Adjunctive Treatments

Hyperbaric oxygen therapy has also been used as an adjunct in the treatment of spinal infection. The theory behind this treatment is that hyperbaric oxygen has beneficial effects treating infection due to restoring intramedullary bone oxygen tension, restoring phagocyte killing to normal levels, stimulation of neovascularization of healing wound edges, induction of vasodilation in healing tissues, and subjugation of biofilm formation.27 There are no known side effects to this adjunct treatment. More research is needed to assess if hyperbaric oxygen decreases the number of revision surgeries/debridements or leads to better long-term outcomes when compared with standard treatment alone.

Conclusions

Postoperative spine infection can have devastating consequences for a patient’s short-term and long-term health. A high index of suspicion is needed to make an early diagnosis. Currently, the gold standard for diagnosis of postoperative spine infection is positive deep culture. Many of the radiologic and laboratory tests currently available are confusing and misleading. Promising results for novel imaging and laboratory tests have the possibility to make diagnosis of postoperative spine infection easier.

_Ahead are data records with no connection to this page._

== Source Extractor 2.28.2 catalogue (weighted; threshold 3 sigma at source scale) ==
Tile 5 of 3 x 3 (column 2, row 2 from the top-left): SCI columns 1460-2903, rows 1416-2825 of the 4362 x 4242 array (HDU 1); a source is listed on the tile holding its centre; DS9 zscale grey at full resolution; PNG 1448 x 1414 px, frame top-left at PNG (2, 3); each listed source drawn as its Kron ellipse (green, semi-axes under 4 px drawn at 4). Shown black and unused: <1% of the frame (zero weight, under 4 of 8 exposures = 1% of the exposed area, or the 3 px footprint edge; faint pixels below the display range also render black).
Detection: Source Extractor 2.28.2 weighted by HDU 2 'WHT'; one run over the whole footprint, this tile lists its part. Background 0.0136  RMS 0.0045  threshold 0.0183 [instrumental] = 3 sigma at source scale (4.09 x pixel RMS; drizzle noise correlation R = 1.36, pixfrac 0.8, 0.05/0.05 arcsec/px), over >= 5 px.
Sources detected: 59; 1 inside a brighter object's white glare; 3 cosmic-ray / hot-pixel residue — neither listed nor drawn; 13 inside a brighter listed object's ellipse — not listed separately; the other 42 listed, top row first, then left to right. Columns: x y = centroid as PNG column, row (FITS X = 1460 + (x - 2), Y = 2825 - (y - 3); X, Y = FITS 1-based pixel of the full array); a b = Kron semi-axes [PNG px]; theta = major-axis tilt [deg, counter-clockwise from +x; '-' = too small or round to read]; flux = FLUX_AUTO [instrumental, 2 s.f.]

Management of postoperative spine infection revolves around multiple debridement and targeted antibiotic therapy.

Footnotes

Declaration of Conflicting Interests: The author(s) declared no potential conflicts of interest with respect to the research, authorship, and/or publication of this article.

Funding: The author(s) disclosed receipt of the following financial support for the research, authorship, and/or publication of this article: This Supplement was supported by funding from AOSpine North America.